The stall torque is the maximum motor force, based on the pressure available and the displacement of the motor. It is the resistive force that will cause the motor to stop turning. The stall torque must be higher than the break-away torque but must be limited for the safe operation of the equipment and/or the limitations of the motor.
The geometry of most hydraulic motors is such that there are variations in torque as the motor rotates. This is called torque ripple. A 9 piston, high speed/low torque, axial piston motor will have 9 pulses of energy for every revolution. At 1,550 rpm, the pulses would be at 232 Hz and may have very little impact. A 6 lobe, low speed/high torque motor at 50 rpm will have a torque ripple of 5 Hz. At this low rpm, this torque ripple sometimes referred to as cogging, may influence process control.
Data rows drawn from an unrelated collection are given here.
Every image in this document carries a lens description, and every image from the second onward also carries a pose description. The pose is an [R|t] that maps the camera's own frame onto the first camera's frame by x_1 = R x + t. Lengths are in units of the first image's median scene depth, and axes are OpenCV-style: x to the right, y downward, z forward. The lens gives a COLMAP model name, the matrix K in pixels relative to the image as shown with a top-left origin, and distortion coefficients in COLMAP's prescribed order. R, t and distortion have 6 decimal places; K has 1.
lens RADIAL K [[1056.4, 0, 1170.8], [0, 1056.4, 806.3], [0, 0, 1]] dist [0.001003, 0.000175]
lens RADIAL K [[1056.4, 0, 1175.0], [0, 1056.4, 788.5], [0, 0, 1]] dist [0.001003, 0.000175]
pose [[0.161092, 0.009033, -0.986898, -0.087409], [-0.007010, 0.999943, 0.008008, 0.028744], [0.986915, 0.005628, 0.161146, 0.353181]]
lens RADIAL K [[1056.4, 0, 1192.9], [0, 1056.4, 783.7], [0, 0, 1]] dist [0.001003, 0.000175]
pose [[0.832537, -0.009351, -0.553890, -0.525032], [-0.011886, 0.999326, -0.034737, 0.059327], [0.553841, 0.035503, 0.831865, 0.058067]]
When specifying a motor, it is important to include the maximum necessary starting torque as well as the running torque. If only the running torque is calculated, the motor may stall or be very slow in reaching the proper working velocity. When specifying a motor, it is important to include the maximum necessary break away torque as well as the running torque. If only the running torque is calculated, the motor may stall or be very slow in reaching the proper working speed.
For example, given an auger with a running torque of 400 Nm (3,540 lb-in) at 1,200 rpm, and an available pressure of 21 MPa (3,045 psi), a hydraulic motor must be chosen that can accelerate its own mass as well as overcome the stiction of the of the product being transferred. The manufacturer’s specifications say the motor will require an additional 10% pressure for start-up. The product stiction will require an additional 15% torque.
The required breakaway torque for this application is arrived at by multiplying the running torque required by the manufacturer’s data stating that 10% additional torque is necessary to overcome the inertia and mechanical friction internal to the motor which is the starting torque. This starting torque value of the motor is then multiplied by the additional amount of torque that is required to overcome the feed auger at rest which was given at 15%.
400 Nm (3,540 lb-in) × 110% × 115% or 506 Nm (4,478 lb-in)
Using equation 2.2, the displacement of the motor required to perform the work at the given maximum pressure available can be calculated.
1. Comparing starting torque to running torque:
A. These are different terms for the same thing.
B. Starting torque is lower than running torque.
C. Starting torque is higher than running torque.
D. Starting torque does not need to be considered when sizing a hydraulic motor.
E. Stiction has no impact on the torque requirements.
1C